Matrizes G são muito difíceis de serem obtidas empiricamente. Estimar correlações e covariâncias genéticas com confiabilidade razoável requer um número grande (centenas ou mesmo milhares) de indivíduos aparentados e com genealogia conhecida, sendo complicada de ser obtida mesmo em organismos modelo (Steppan et al. 2002, McGuigan 2006). Há uma série de estudos que demonstram a similaridade entre matrizes G e sua contraparte fenotípica (P) (Arnold 1981, Cheverud 1988, Steppan 1997, Arnold & Phillips 1999, Marroig & Cheverud 2001, Oliveira et al. 2009, Porto et al. 2009). É possível, portanto, utilizar matrizes de covariância fenotípicas em substituição às matrizes G. A vantagem é que Padrões de covariância e correlação fenotípicos são mais facilmente obtidos, por necessitarem de amostras menores, cujas genealogias não precisam ser conhecidas (Cheverud 1988).

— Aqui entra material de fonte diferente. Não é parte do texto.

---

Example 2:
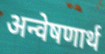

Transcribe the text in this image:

अन्वेषणार्थ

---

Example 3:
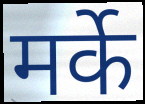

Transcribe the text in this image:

मर्के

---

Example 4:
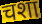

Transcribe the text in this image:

चशा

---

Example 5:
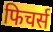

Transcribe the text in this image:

फिचर्स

Deste modo, a fim de testar a similaridade da matriz P ao longo da evolução, selecionei como objeto de estudo os marsupiais da ordem Didelphimorphia. Os marsupiais compreendem um ramo muito interessante dentro dos mamíferos, sendo distinguidos dos demais, principalmente pelo seu modo reprodutivo. Enquanto em mamíferos placentários o investimento materno é dividido entre o estágio intrauterino e o período de lactação, os marsupiais são caracterizados por um curto período de gestação intrauterina. O filhotes nascem em um estágio bem imaturo, e precisam se deslocar até o marsúpio (ou região das tetas), se prender a teta e então sugar o leite. (Smith 1996).

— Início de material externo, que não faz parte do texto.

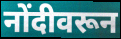
नोंदीवरून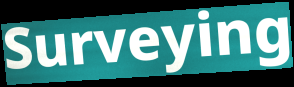
Surveying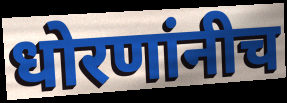
धोरणांनीच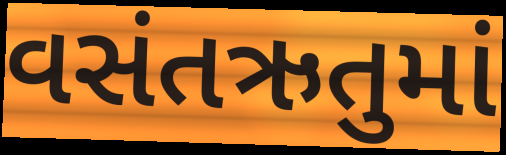
વસંતઋતુમાં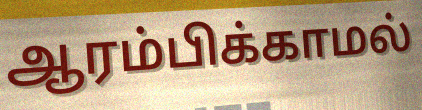
ஆரம்பிக்காமல்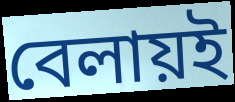
বেলায়ই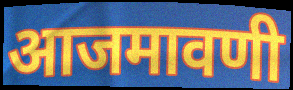
आजमावणीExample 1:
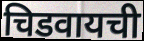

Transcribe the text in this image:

चिडवायची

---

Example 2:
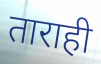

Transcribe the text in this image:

ताराही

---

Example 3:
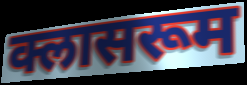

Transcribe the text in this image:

क्लासरूम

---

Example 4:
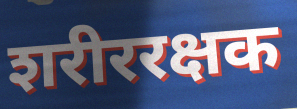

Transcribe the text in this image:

शरीररक्षक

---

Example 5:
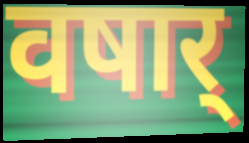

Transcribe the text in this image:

वषार्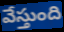
వేస్తుంది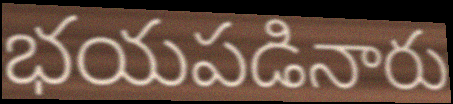
భయపడినారుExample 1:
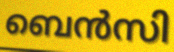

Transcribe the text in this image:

ബെൻസി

A ordem Didelphimorphia é a mais diversa das ordens de marsupiais encontradas no continente Americano, distribuindo-se desde o extremo sul da América do Sul até o leste do Canadá. A grande maioria das espécies ocupa ambientes florestados, mas há as que ocorrem em áreas mais abertas, incluindo a Caatinga, o Cerrado, o Chaco e habitats montanhosos arbustivos (Gardner 2007). Majoritariamente de hábitos noturnos, podem ser arborícolas, terrestres, escansoriais, fossoriais e até mesmo semi-aquáticos (Gardner 2007).

O objetivo principal deste primeiro capítulo é então testar a similaridade das matrizes fenotípicas da ordem Didelphimorphia, com o intuito de analisar se elas são candidatas à análises futuras de padrões macroevolutivos, foco da genética quantitativa comparativa. Como as magnitudes de integração morfológica nos fornecem informações que complementam as obtidas com as análises dos padrões, calculei estes valores para os gêneros analisados. Avaliei ainda se a história evolutiva ou as distâncias morfológicas estão relacionadas aos padrões e as magnitudes observados.